Arestov defined a number of rules to help avoid losses:

  1. You cannot purchase equipment based on exotic or new algorithms. You need to understand that it will quickly become outdated, and the coin will become tenfold in price.
  2. Equipment that was brought in illegally should be avoided. In this case, you can easily fail at the first check.
  3. It is extremely naive to buy prepaid devices based on an ad. This naivety or excessive gullibility will play a cruel joke with the "coin miner".
  4. You should never spend all your money on mining at once. In other words, it is extremely unreasonable to pin all hopes on this method. It is better to buy equipment gradually and improve your strategy at the same time.
  5. No need to rush to connect your equipment to expensive electricity. In the end, it's just not profitable.
  6. It is good to try to avoid the unrecognized republics.
  7. Mining should not be confused with trading. In short, you should not mine coins and postpone their sale, betting on the growth of the rate.
  8. Storing large amounts of money in online wallets is a bad idea.
  9. You should forget about buying equipment that will be delivered in six months. After all, until it comes, the complexity of mining will grow many times over.
  10. You shouldn't exchange cryptocurrencies online.

How about investing? Here, too, there is an arsenal of "chips" that any successful investor must not neglect.

Investing is generally recognized as one of the most understandable ways to make money on cryptocurrency. The main thing here is to understand that simply buying any cryptocurrency in order to make a profit is not enough. High volatility and many projects reduce the chances of income, mainly because miscalculation is very possible. For example, you could wrongly invest in coins that may not grow or simply depreciate.

Nikolay Klenov, an analyst at the Raison Asset Management, gave advice on how to make an effective investment.

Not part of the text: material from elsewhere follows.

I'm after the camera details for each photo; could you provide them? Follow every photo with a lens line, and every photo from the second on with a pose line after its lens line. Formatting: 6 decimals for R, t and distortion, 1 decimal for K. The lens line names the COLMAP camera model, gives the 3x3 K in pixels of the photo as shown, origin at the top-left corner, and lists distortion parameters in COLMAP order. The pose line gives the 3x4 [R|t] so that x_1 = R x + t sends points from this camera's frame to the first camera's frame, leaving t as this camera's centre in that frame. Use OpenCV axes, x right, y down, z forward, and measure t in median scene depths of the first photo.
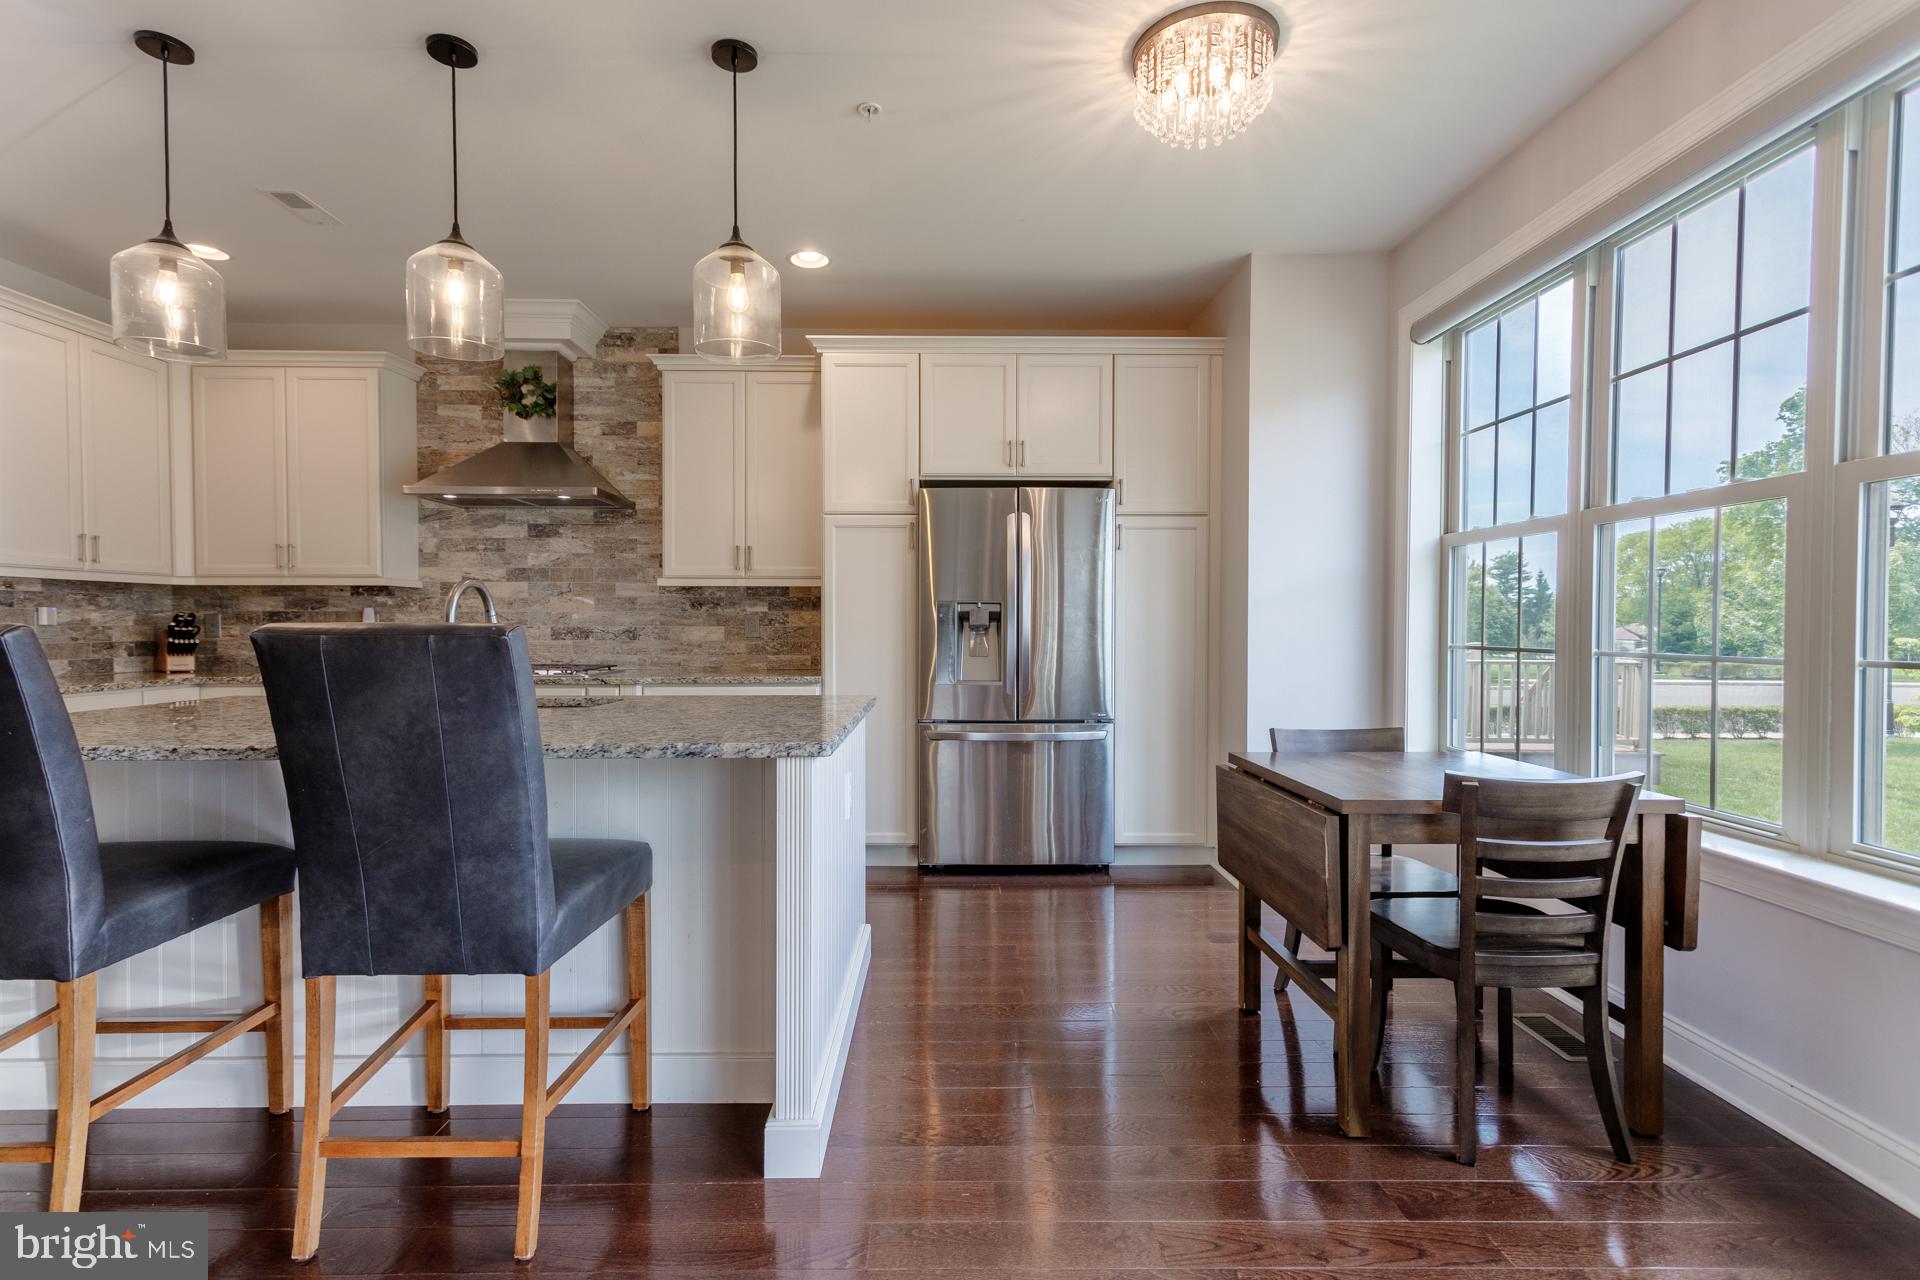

First, it is better to diversify, or, more simply, not to single out any one asset: be it Bitcoin or Ethereum. It is important to form your investment portfolio, consisting of different cryptocurrencies.

Second, it is necessary to manage risks, that is, to control the volume of entering a position, to limit losses (stop losses). Here, it is important for an investor to immediately determine what part of his own funds he is ready to lose. Loss of an investment portfolio by 20-30% is quite normal and not at all fatal, but if the portfolio "drawdown" reached 50-70%, then this is already a problem (it is extremely difficult to win back such a position) ...

Third, you need to invest long-term. With cryptocurrencies, investing for 3-5 years or more is the most sane decision. Speculation or scalping in this area is likely to fail.

Fourth, it's better to keep your finger on the pulse all the time - to study assets and the market itself.

And lastly, trading. There is nothing to do without some knowledge on it and experience.

Trading classic assets is extremely difficult and not always justified. It many risks failures, griefs and unfulfilled hopes, because in just one day, the market can grow and fall by tens of percent. Therefore, the liquidation of positions on crypto-exchanges for hundreds of millions of dollars is not a rare occurrence.

So, minimizing risks is possible when trading on any type of market. However, learning risk management is very much advisable, as such allows you to reduce the possibility of losing your deposit. Vladislav Antonov, an analyst at IAC Alpari, advises to, first of all, identify the risk for the transaction and, as in the case of investing, be prepared for certain risks.